═════ Working data ═════

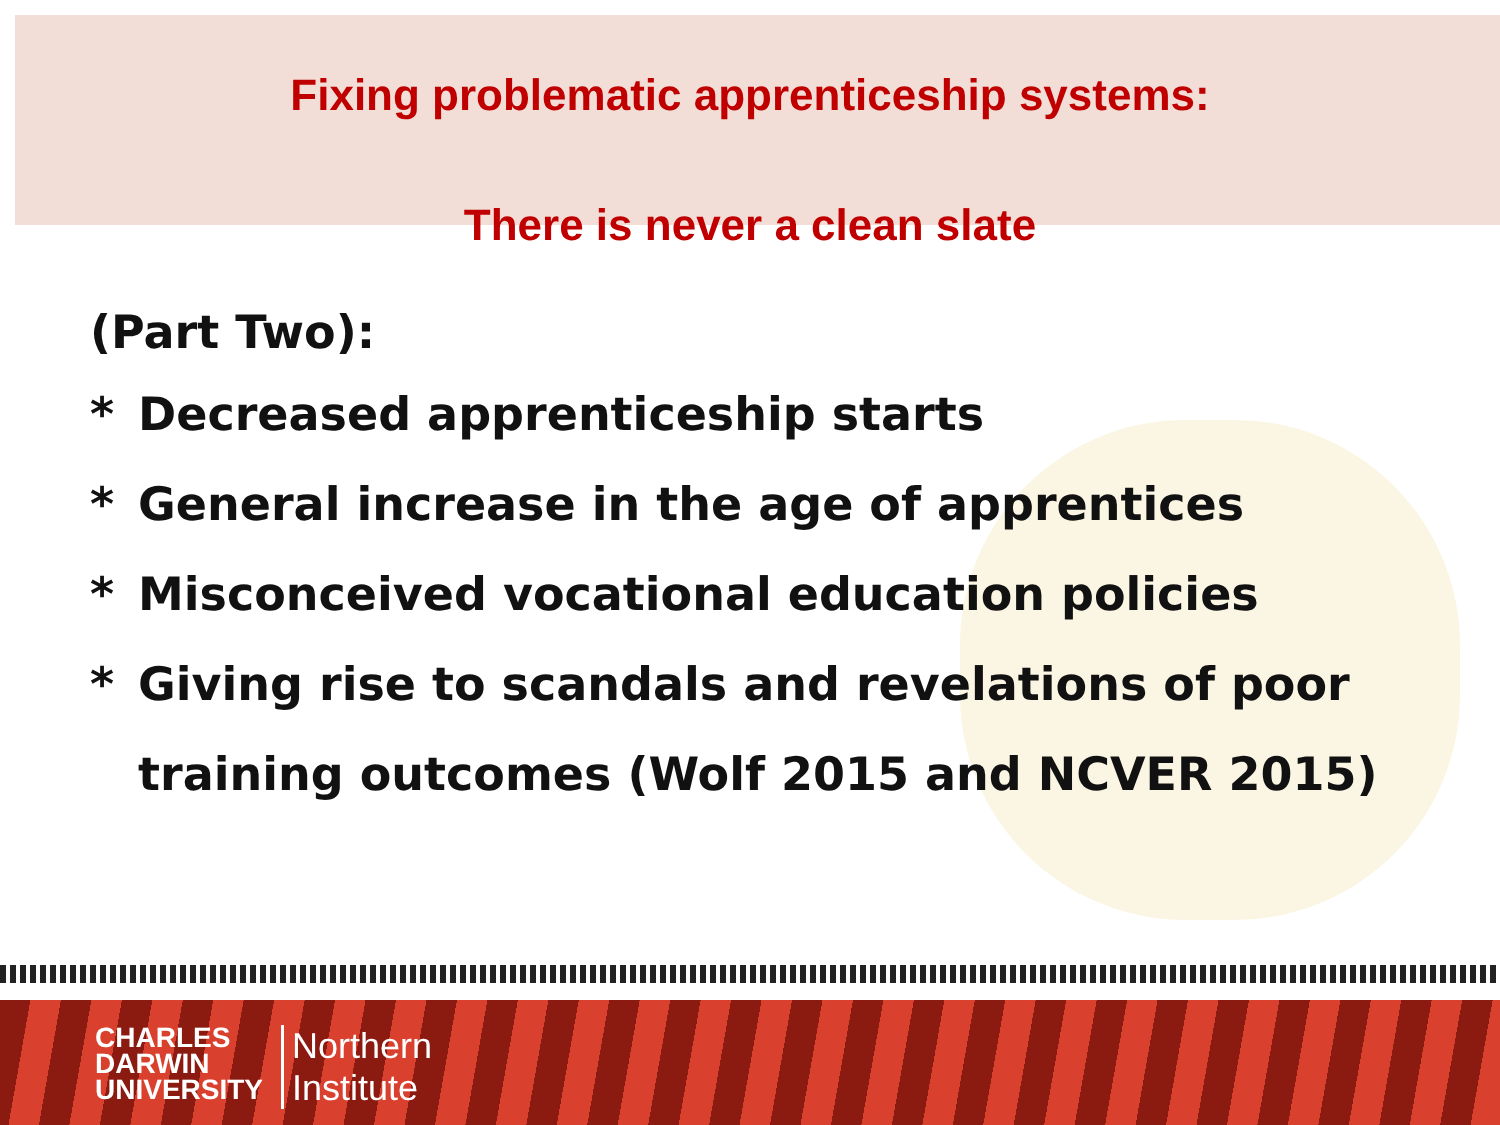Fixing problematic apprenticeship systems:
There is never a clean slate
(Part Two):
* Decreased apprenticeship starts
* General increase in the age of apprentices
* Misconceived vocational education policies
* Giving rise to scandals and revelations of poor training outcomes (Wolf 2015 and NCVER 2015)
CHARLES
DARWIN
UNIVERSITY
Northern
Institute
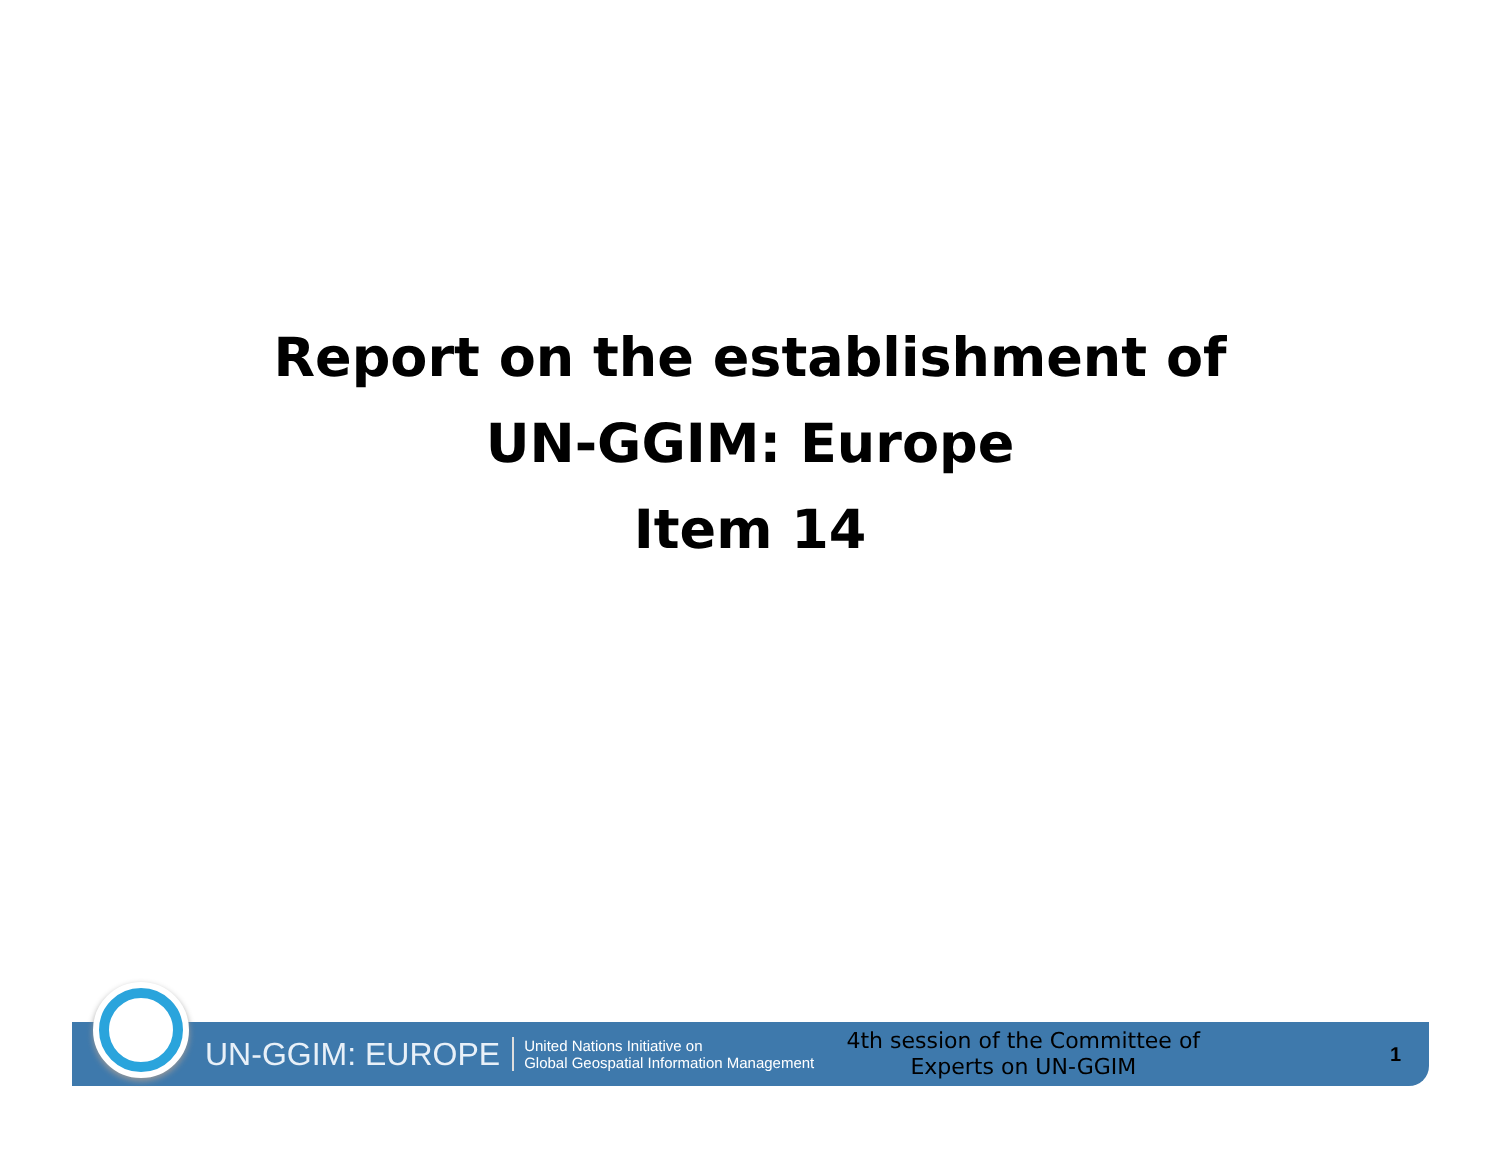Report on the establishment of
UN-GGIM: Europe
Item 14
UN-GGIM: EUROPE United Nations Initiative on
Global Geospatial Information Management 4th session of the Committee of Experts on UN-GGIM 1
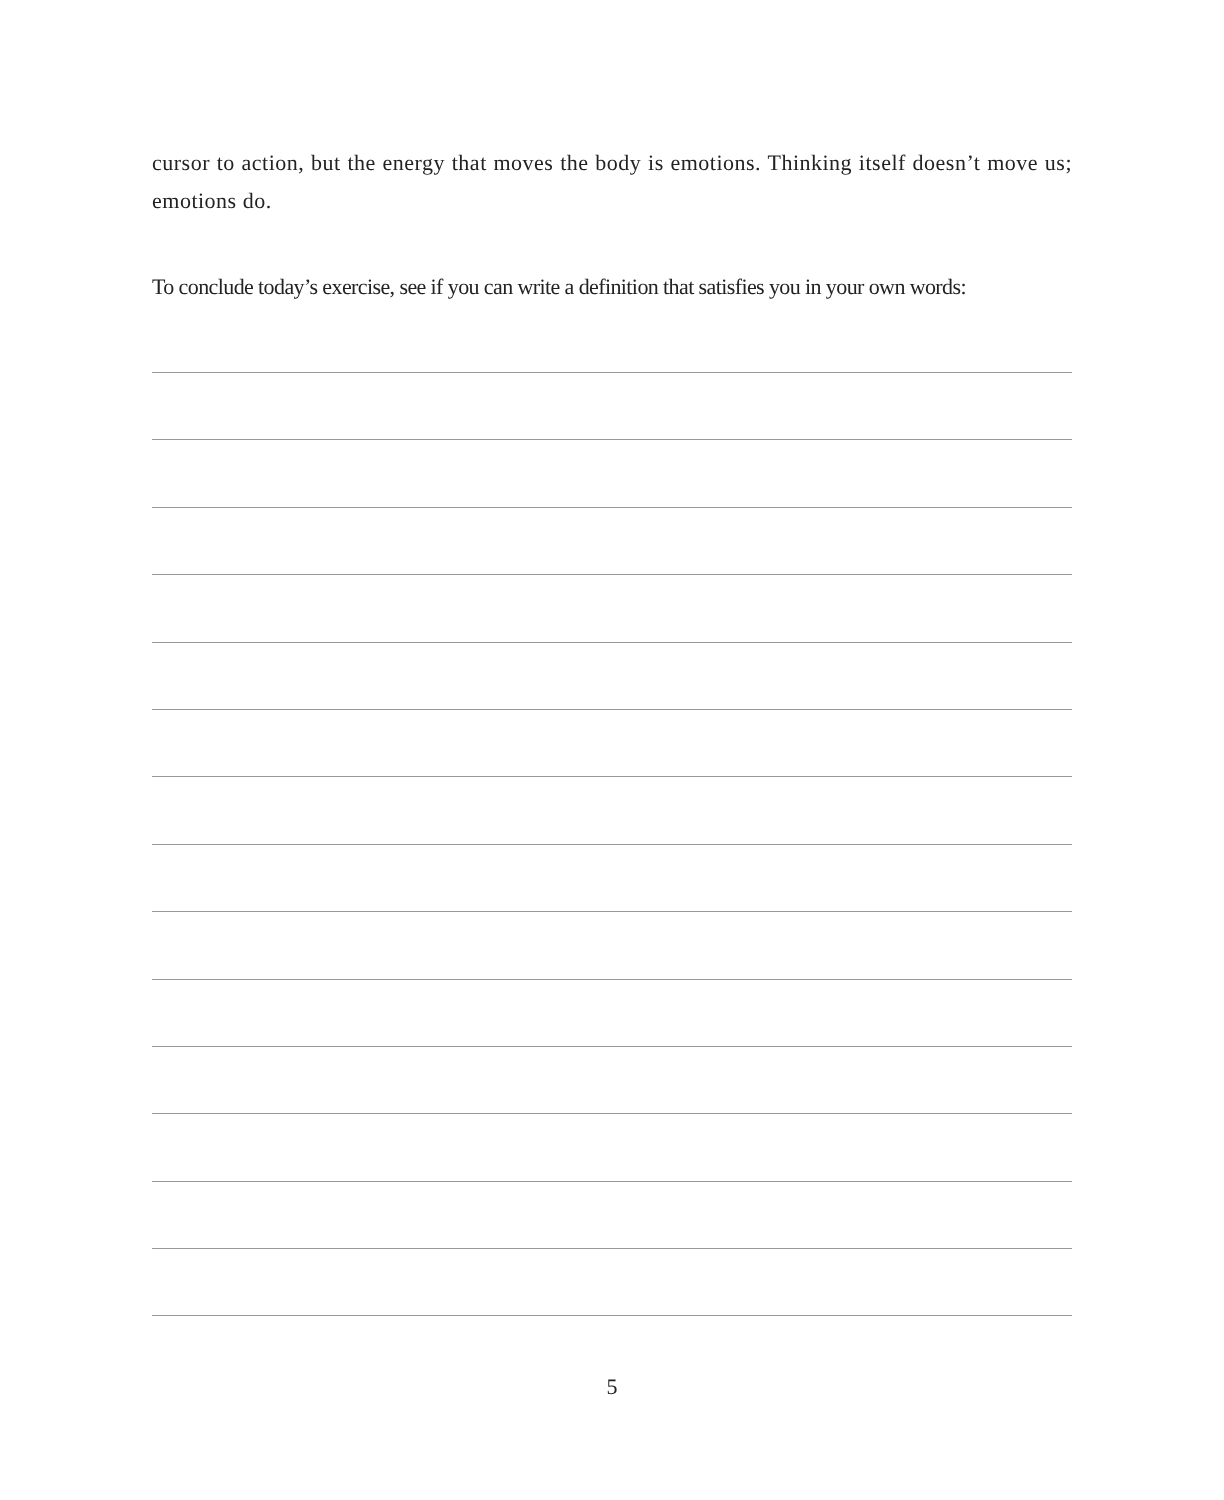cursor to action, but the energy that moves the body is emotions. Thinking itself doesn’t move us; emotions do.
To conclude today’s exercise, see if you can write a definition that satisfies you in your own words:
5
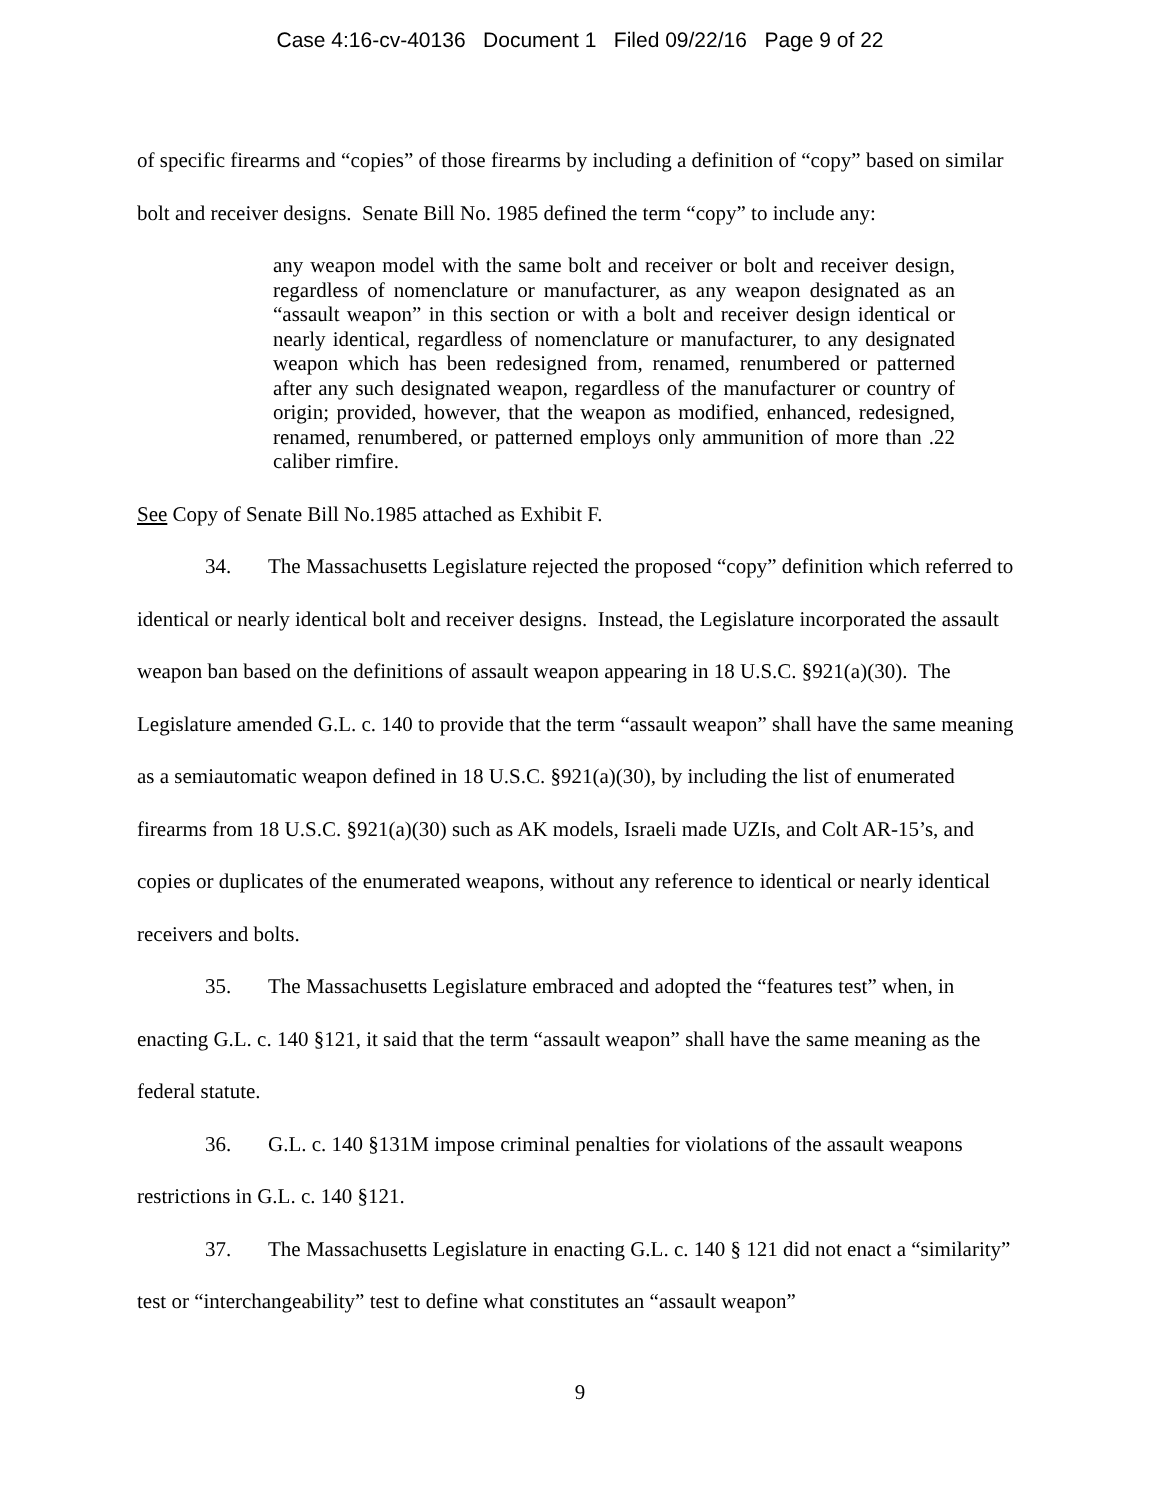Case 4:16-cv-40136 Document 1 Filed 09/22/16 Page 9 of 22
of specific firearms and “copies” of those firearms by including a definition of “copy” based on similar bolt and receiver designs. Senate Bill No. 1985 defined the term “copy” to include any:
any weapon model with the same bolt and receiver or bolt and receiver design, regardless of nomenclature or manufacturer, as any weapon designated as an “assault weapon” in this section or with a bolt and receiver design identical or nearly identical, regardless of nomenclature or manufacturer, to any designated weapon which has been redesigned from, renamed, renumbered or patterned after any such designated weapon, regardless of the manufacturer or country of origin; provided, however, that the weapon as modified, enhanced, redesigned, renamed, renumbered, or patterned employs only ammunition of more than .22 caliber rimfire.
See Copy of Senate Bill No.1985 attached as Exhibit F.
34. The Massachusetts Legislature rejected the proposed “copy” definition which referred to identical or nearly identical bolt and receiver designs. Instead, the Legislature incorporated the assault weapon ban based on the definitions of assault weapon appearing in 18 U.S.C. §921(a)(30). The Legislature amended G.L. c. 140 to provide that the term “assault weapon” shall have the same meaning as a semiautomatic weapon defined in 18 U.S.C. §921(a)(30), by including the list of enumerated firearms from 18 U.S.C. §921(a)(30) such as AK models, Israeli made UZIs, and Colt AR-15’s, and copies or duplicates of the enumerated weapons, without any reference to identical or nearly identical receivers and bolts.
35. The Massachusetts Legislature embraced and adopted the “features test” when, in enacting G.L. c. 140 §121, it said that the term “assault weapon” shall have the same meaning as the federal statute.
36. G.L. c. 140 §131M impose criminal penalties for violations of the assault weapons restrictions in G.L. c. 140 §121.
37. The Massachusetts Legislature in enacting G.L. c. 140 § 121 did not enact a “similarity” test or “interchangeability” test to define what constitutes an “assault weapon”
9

═════

- Problem -
Range to print from the listing above: from the line with "Global Geospatial Information" up to and including the line with "cursor to action, but". Please print those lines exactly, with no pictures and nothing more.

- Your solution -
Global Geospatial Information Management 4th session of the Committee of Experts on UN-GGIM 1
cursor to action, but the energy that moves the body is emotions. Thinking itself doesn’t move us; emotions do.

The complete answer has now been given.